A reflexão que vos trago hoje insinuou-se na minha cabeça há já várias semanas, durante uma das consultas que acompanhei na minha residência em Centros de Saúde como aluna de Medicina. 

Lá estava eu, sentada atrás da secretária, ao lado da médica que me tutoriou. E eis que entra a doente, e sem me conhecer de lado nenhum aceita que eu entre na sua vida, na sua história, nos seus problemas. Aceita que eu a ouça (ou talvez escute seja uma melhor palavra), aceita que coloque o meu estetoscópio sobre o seu peito, que veja as suas feridas, algumas do corpo, outras da alma... e eu pensei: que privilegiada que sou! 

Assim somos nós, médicos, privilegiados porque os nossos doentes nos dão a honra de entrarmos nas suas vidas, nas suas histórias, nos seus problemas (e também nas suas alegrias!). Privilegiados porque os doentes nos abrem as portas da sua casa, se preciso for.
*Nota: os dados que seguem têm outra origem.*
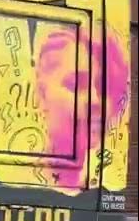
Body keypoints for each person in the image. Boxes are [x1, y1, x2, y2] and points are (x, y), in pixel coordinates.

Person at [35, 26, 130, 189]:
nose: (95, 100)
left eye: (103, 87)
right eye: (76, 84)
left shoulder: (108, 186)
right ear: (42, 95)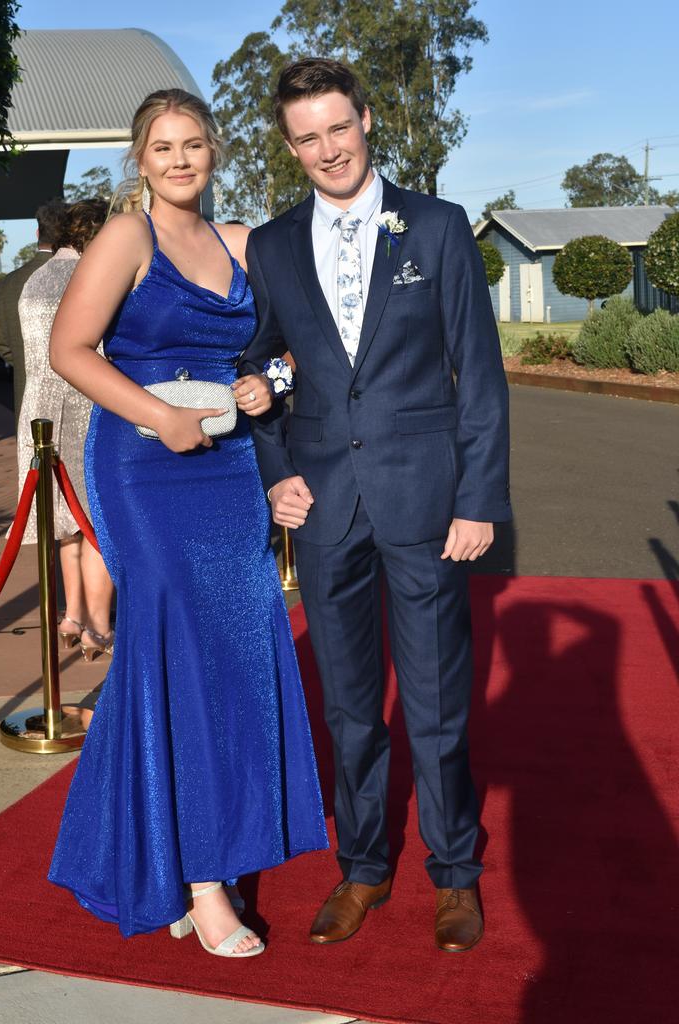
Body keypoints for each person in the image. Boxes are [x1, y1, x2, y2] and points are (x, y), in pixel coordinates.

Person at [238, 58, 512, 952]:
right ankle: (362, 869)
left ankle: (455, 874)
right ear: (290, 146)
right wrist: (274, 465)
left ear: (366, 120)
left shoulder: (436, 226)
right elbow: (266, 363)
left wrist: (477, 500)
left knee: (435, 705)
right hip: (321, 506)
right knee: (349, 707)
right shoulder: (273, 244)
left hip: (428, 504)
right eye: (307, 136)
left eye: (338, 128)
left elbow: (479, 375)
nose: (328, 149)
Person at [46, 89, 327, 956]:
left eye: (193, 144)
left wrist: (265, 384)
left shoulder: (245, 244)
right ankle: (204, 884)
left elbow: (296, 346)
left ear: (215, 154)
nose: (179, 159)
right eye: (162, 146)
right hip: (142, 467)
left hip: (230, 469)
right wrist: (159, 418)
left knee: (241, 653)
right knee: (178, 656)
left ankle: (176, 854)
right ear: (139, 159)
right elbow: (69, 349)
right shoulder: (126, 238)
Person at [15, 199, 114, 670]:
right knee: (97, 520)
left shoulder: (36, 280)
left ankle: (73, 615)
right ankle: (99, 622)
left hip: (38, 413)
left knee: (65, 525)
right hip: (87, 405)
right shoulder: (90, 278)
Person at [0, 199, 66, 425]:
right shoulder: (80, 276)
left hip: (26, 397)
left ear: (37, 233)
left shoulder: (7, 284)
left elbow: (4, 347)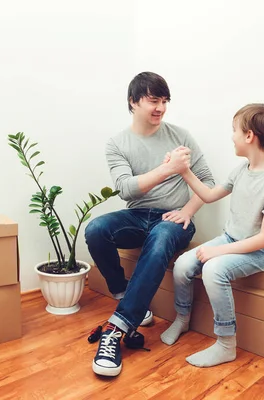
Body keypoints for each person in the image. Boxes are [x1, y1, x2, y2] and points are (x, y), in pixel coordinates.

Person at [84, 71, 215, 377]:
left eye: (165, 101)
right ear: (133, 102)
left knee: (159, 242)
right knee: (95, 230)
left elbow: (208, 181)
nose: (161, 107)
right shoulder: (117, 143)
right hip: (136, 215)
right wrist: (169, 168)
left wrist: (187, 210)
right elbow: (127, 189)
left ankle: (115, 331)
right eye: (153, 100)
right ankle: (125, 295)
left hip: (172, 218)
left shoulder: (180, 135)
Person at [160, 103, 264, 368]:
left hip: (263, 250)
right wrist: (183, 171)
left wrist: (217, 252)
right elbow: (208, 196)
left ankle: (226, 344)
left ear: (249, 136)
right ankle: (182, 318)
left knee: (213, 270)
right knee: (184, 264)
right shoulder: (242, 170)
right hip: (232, 239)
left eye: (234, 130)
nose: (231, 136)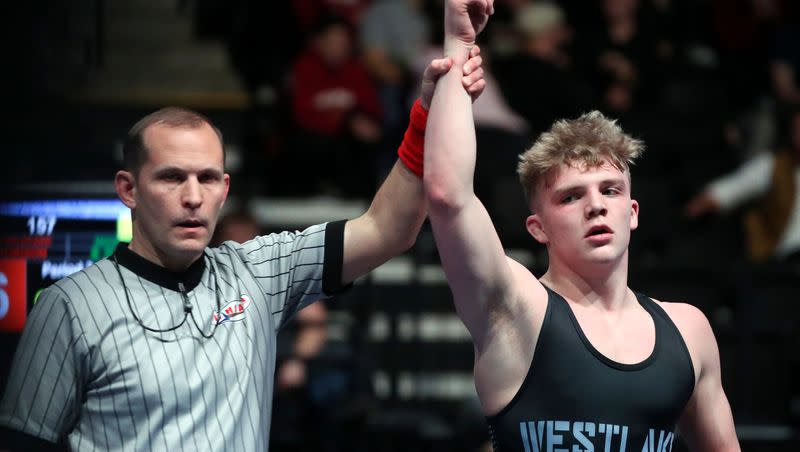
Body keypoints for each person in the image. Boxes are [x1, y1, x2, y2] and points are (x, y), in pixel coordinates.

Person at [0, 51, 486, 451]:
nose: (193, 196)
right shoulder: (70, 305)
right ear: (128, 189)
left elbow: (387, 229)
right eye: (171, 177)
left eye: (207, 178)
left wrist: (426, 116)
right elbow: (23, 442)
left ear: (224, 188)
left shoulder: (257, 272)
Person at [423, 1, 740, 450]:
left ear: (632, 212)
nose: (596, 206)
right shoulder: (516, 309)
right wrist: (459, 43)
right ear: (537, 228)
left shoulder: (689, 330)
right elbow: (447, 196)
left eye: (610, 190)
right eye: (571, 196)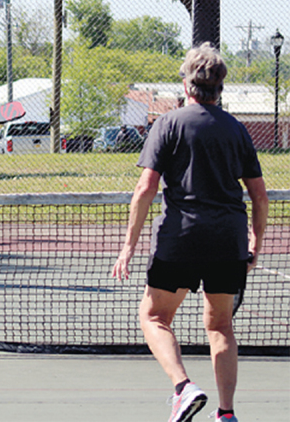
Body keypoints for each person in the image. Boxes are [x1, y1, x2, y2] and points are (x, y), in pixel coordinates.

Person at [111, 43, 269, 422]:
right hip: (228, 240)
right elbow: (259, 196)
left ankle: (183, 388)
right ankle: (226, 414)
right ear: (220, 88)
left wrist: (128, 247)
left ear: (187, 85)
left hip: (180, 238)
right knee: (221, 326)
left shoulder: (168, 123)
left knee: (153, 318)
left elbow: (145, 188)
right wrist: (256, 242)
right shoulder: (237, 130)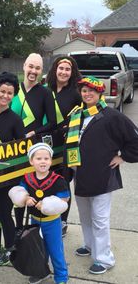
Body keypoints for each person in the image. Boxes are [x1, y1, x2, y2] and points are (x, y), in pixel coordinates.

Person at [65, 76, 138, 275]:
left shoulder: (112, 116)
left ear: (100, 93)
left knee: (100, 219)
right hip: (80, 174)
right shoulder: (78, 115)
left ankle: (104, 259)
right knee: (85, 215)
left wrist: (122, 157)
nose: (87, 94)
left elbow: (134, 140)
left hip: (103, 176)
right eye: (84, 91)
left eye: (91, 91)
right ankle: (89, 245)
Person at [9, 142, 69, 284]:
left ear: (50, 160)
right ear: (31, 161)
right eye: (39, 159)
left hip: (53, 222)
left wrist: (49, 204)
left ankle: (61, 277)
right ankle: (41, 272)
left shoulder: (57, 180)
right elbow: (20, 191)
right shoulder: (27, 178)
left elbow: (64, 199)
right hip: (34, 221)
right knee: (38, 249)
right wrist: (25, 198)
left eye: (46, 158)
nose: (43, 161)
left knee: (56, 251)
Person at [11, 53, 56, 234]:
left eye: (37, 68)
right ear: (24, 66)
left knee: (29, 187)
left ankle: (30, 230)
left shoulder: (45, 93)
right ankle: (17, 227)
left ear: (41, 71)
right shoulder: (13, 89)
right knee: (15, 189)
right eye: (31, 66)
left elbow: (52, 122)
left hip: (32, 150)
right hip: (12, 148)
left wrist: (33, 132)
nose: (33, 71)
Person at [0, 72, 25, 266]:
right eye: (2, 91)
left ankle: (10, 248)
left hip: (6, 177)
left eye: (10, 93)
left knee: (3, 212)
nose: (5, 96)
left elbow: (22, 151)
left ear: (13, 95)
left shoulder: (16, 120)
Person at [46, 55, 82, 237]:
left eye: (68, 69)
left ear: (72, 72)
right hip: (45, 147)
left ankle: (63, 221)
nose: (63, 72)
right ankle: (45, 217)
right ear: (55, 70)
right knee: (44, 181)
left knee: (62, 183)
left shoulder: (76, 93)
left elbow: (82, 118)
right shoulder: (46, 90)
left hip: (66, 147)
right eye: (61, 68)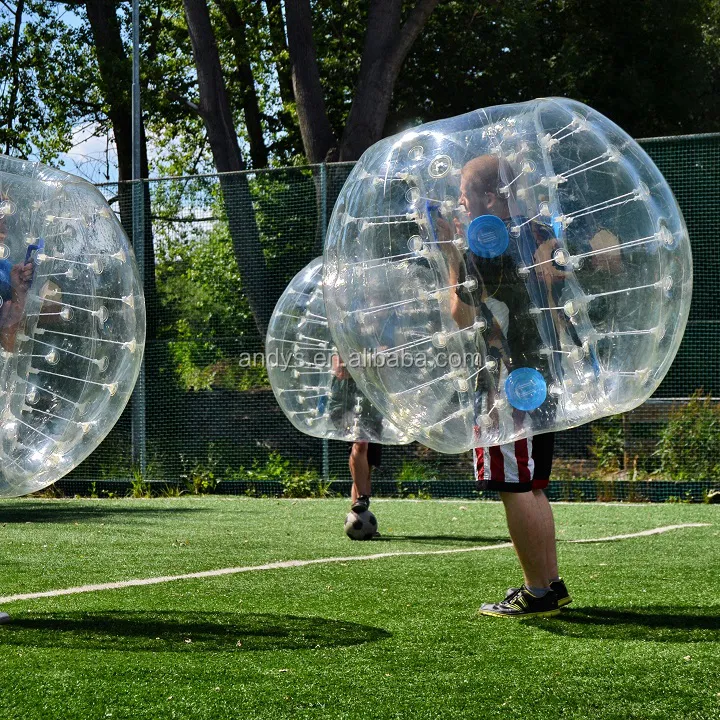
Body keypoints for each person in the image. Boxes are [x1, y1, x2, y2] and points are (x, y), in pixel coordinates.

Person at [440, 154, 572, 618]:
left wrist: (451, 256)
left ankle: (538, 590)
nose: (459, 208)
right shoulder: (534, 232)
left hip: (508, 383)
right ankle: (548, 584)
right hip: (541, 376)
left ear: (491, 197)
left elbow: (461, 314)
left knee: (515, 486)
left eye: (464, 198)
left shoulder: (487, 247)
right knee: (532, 485)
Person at [329, 353, 382, 532]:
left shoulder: (382, 332)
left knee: (367, 465)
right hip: (345, 401)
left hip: (372, 401)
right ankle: (361, 497)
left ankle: (358, 515)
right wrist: (373, 361)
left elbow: (395, 361)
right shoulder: (346, 328)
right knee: (360, 443)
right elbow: (341, 370)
Sou apenas aluna (embora já tenha sido outra médica há alguns anos atrás) mas já passei por tantas pessoas... e a verdade é que todas elas, com maior ou menor facilidade, se abrem para os seus médicos. Na verdade os doentes despem-se, literal e figurativamente, para que possam ser cuidados pelos seus médicos. 

Só posso sentir-me honrada; e pequenina. Temos que nos fazer pequeninos diante dos nossos doentes, não grandes. Respeitar as suas diferenças, as suas fraquezas, que as pessoas tão dilingentemente expõem a quem delas cuida. Respeitar as suas forças e aprender com elas. Alegrarmo-nos pelas suas alegrias!

Sou uma privilegiada também porque o curso de Medicina me está a ajudar tanto a crescer como pessoa... a perceber que de facto somos todos tão mas tão diferentes, mas iguais nessas diferenças. Tão complexos, tão únicos... mas que é possível acolher a todos exactamente da mesma forma, independentemente dessas suas diferenças. 



É por isto que me sinto cada vez mais realizada por ter conseguido dar resposta à minha vocação. Este 'mais para dar' que eu sempre sentia é isto mesmo, dar-mo-nos por inteiro às pessoas que em nós confiam para que cuidemos delas, a todas as pessoas. 

Tratar doenças aprende-se; darmo-nos aos doentes nasce connosco. 


PS: não sei quem me vai ler nem qual o seu contexto e acredito que muitos dirão ou pensarão: olha-me esta parva, com uma visão tão romântica e ingénua!!! Sabe lá o que é a vida, sabe lá o que é trabalhar como médico/a, sabe lá o tipo de doentes que podem aparecer... verdade, tudo verdade. 

Eu falo agora, com a expectativa do futuro e com o coração a bater forte no peito! Mas a vocês que têm outra perspetiva das coisas e que consideram que tudo o que escrevi é simplesmente romântico de mais, acreditem que só peço que esta chama continue bem viva durante os muitos anos (espero) da minha vida de médica.